Trump, nei sondaggi, era sottostimato, come sempre gli accade. Perché il sistema mainstream e, in generale, il mondo dei media non lo hanno mai amato, anzi lo hanno sempre considerato un corpo estraneo. E i suoi elettori sono sempre stati considerati niente più che “spazzatura” o esseri “deplorevoli”. Del resto, da quelle parti spadroneggiano i democratici che, dopo aver licenziato in modo brutale un buon presidente come Joe Biden, hanno incaricato una donna modesta, dalla personalità sulfurea, capace di dire tutto e il contrario di tutto, dispensatrice di sorrisi interminabili e povera di proposte concrete al di là degli slogan. La candidatura di Harris è nata da una menzogna sulle reali condizioni di salute del presidente in carica, e si è manifestata in un’operazione oligarchica, top down, diretta dai Clinton e dagli Obama, dai clan che tengono le redini di un partito alla canna del gas.
Secondo i sondaggisti, il confronto tra Harris e Trump sarebbe stato un “neck and neck”, un testa a a testa. A urne chiuse, invece, abbiamo scoperto che Trump ha stravinto tanto tra i grandi elettori che nel voto popolare, conquistando anche la maggioranza al Congresso. Il voto delle donne non è bastato a colmare la fuga degli uomini. La politica delle identità non ha funzionato: il merito di essere donna e black non ha dato solidità alla figura della vicepresidente che si è attorniata di attori e cantanti, epigoni del mondo californiano da cui Harris proviene.

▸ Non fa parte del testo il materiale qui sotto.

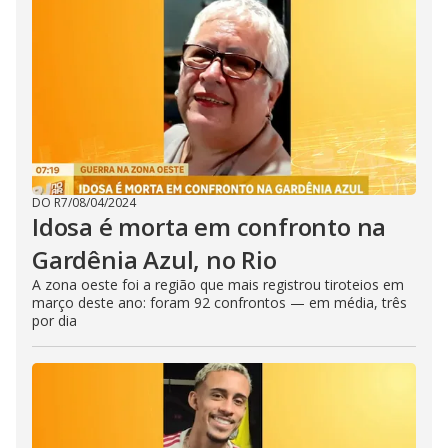
DO R7
/
08/04/2024
Idosa é morta em confronto na
Gardênia Azul, no Rio
A zona oeste foi a região que mais registrou tiroteios em
março deste ano: foram 92 confrontos — em média, três
por dia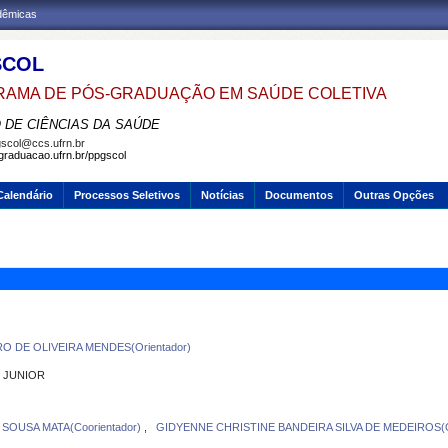
adêmicas
SCOL
AMA DE PÓS-GRADUAÇÃO EM SAÚDE COLETIVA
 DE CIÊNCIAS DA SAÚDE
scol@ccs.ufrn.br
sgraduacao.ufrn.br/ppgscol
Calendário
Processos Seletivos
Notícias
Documentos
Outras Opções
O DE OLIVEIRA MENDES(Orientador)
 JUNIOR
SOUSA MATA(Coorientador)
,
GIDYENNE CHRISTINE BANDEIRA SILVA DE MEDEIROS(Or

La vicepresidente ha cercato in tutti i modi lo star power mentre Trump, perennemente on stage, diceva: io non ho bisogno di star, io sono la star.
Le elezioni americane Trump le ha vinte su inflazione e immigrazione. La battaglia contro il carovita che impoverisce le famiglie americane e la promessa di deportare 11 milioni di irregolari fuori dai confini nazionali hanno disegnato la prospettiva che gli americani vogliono: più concentrata sul fronte domestico, sulle questioni interne, piuttosto che proiettata sul palcoscenico del mondo. Ora, non sappiamo se e come il piano di deportazione prenderà forma, ma di sicuro Trump ha tracciato la rotta: basta lassismo, in America entra soltanto chi ha diritto. E questo è un argomento che ha convinto anche gli immigrati regolari, che sono riusciti a costruirsi una dimensione esistenziale per sé e per la propria famiglia, e si sentono minacciati dal rischio di ingressi illimitati.
Ci sarà tempo per ragionare su dove andranno gli Usa e l’Europa, sul rischio di guerre commerciali o sulla probabile accelerazione verso la pace in Ucraina. Di certo, la posizione di rendita dell’Europa – sul piano della sicurezza, dell’economia e della tecnologia – è in ogni caso ai titoli di coda. Come sostiene l’ex premier Mario Draghi nel suo rapporto, l’Europa deve imparare a fare da sé, a destinare risorse adeguate per la propria difesa, a proteggere le imprese europee, a investire nell’innovazione tecnologica per stare al passo con Usa e Cina. È una sfida esistenziale, e Trump potrebbe essere, suo malgrado, il “fattore esterno” in grado di spingere in avanti un processo ormai inevitabile.